- Opening Delimiter -

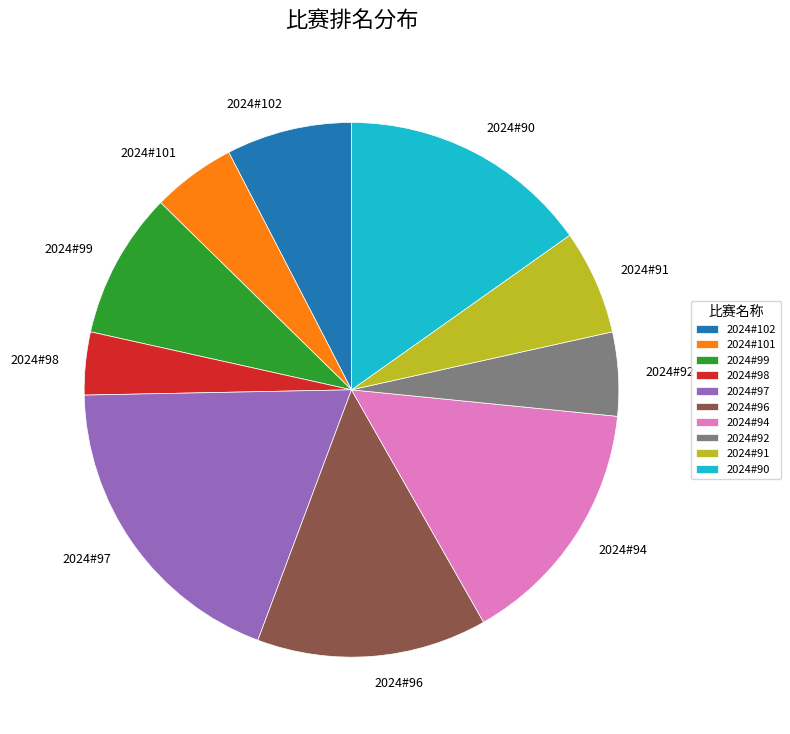

How many slices are in this pie chart?

10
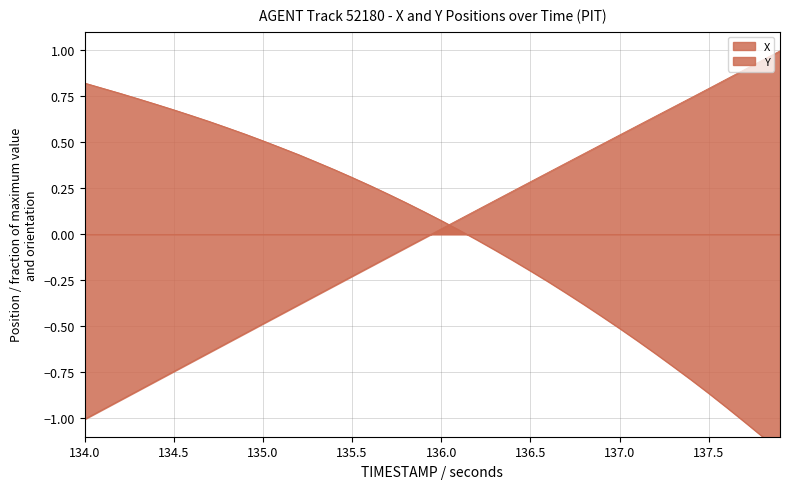

How many categories are shown in the chart?

40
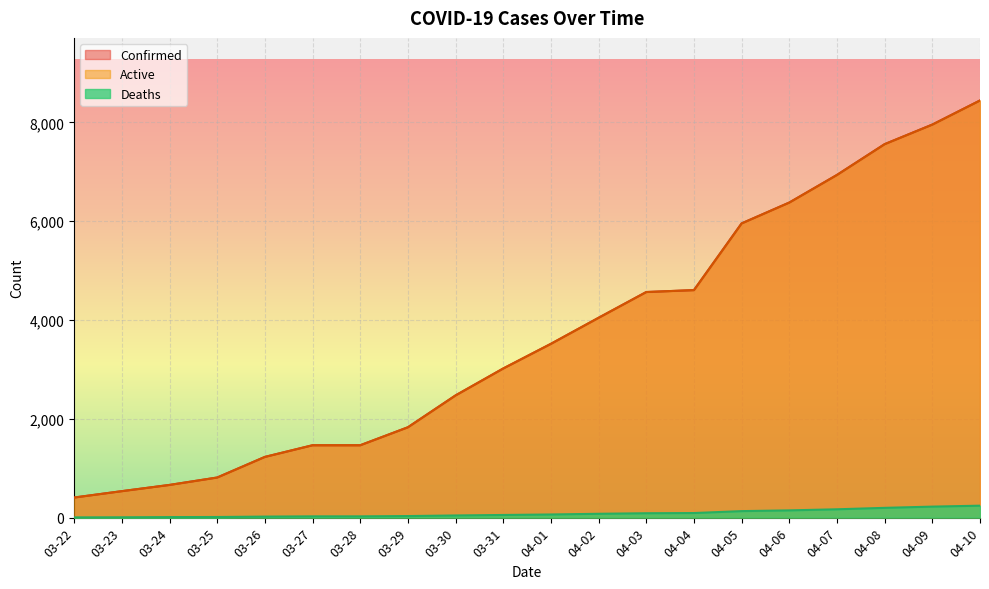

Rank the series at 04-03 from lowest to highest value.

Deaths, Confirmed, Active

- Closing Delimiter -

Copy out the lines from the one containing "Rank the series" through the last line of the items, including both ends, with no changes.

◆ **Result**:
Rank the series at 04-03 from lowest to highest value.

Deaths, Confirmed, Active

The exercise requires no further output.